## WRITTEN EXERCISE
Reproduce the course announcement starting at "- There are" and ending after "problem set tasks.", changing "group homework credit" to "group homework points".

## PROVIDED PASSAGE
____________________
A detailed review list has been posted below.
- There are two group activities in the course: the 7-week long
group project and group homework credit; all other activities in the course are individual tasks and academic
honesty rules apply for problem set tasks.
- When looking for the most recent version of a course documents, always download it from the course website! Reason
for doing that: as there is no security in MS Teams---documents can be modified by any team members;
consequently, documents you find in MS Teams might be outdated or modified by your class mates.
- The specification of the group project has been finalized; please, take a look at it.
- On Nov. 16 and 18 we will have group project presentations (approx. 6-7 minutes per group); groups will be
subdivided in two
meta group A and B which present November 16 and 18, respectively. A schedule for the presentations will be posted on
this website by Nov. 10 the latest.
____________________
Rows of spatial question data
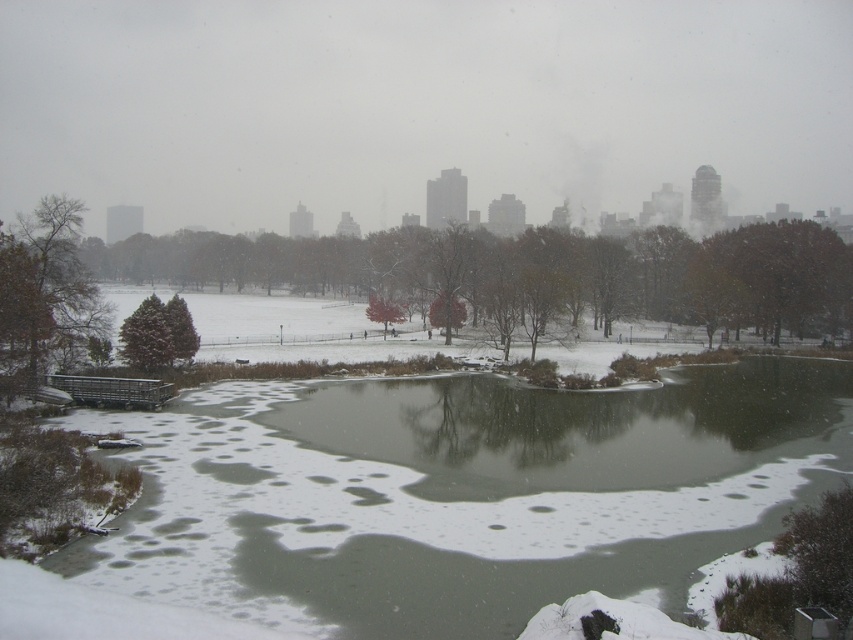
Question: Considering the relative positions of bare branches at left and snow-covered evergreen at center-left in the image provided, where is bare branches at left located with respect to snow-covered evergreen at center-left?

Choices:
 (A) below
 (B) above

Answer: (B)

Question: Which point is closer to the camera?

Choices:
 (A) (830, 276)
 (B) (512, 240)
 (C) (177, 356)

Answer: (C)

Question: Which point appears closest to the camera in this image?

Choices:
 (A) (785, 289)
 (B) (82, 320)
 (C) (183, 234)

Answer: (B)

Question: Which point is closer to the camera?

Choices:
 (A) (347, 253)
 (B) (30, 266)
 (C) (695, 298)

Answer: (B)

Question: Can you confirm if green leafy tree at center is positioned to the left of snow-covered evergreen at center-left?

Choices:
 (A) yes
 (B) no

Answer: (B)

Question: Does green leafy tree at center have a lesser width compared to snow-covered evergreen at center-left?

Choices:
 (A) yes
 (B) no

Answer: (B)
____________________
## IN RESPONSE
- There are two group activities in the course: the 7-week long
group project and group homework points; all other activities in the course are individual tasks and academic
honesty rules apply for problem set tasks.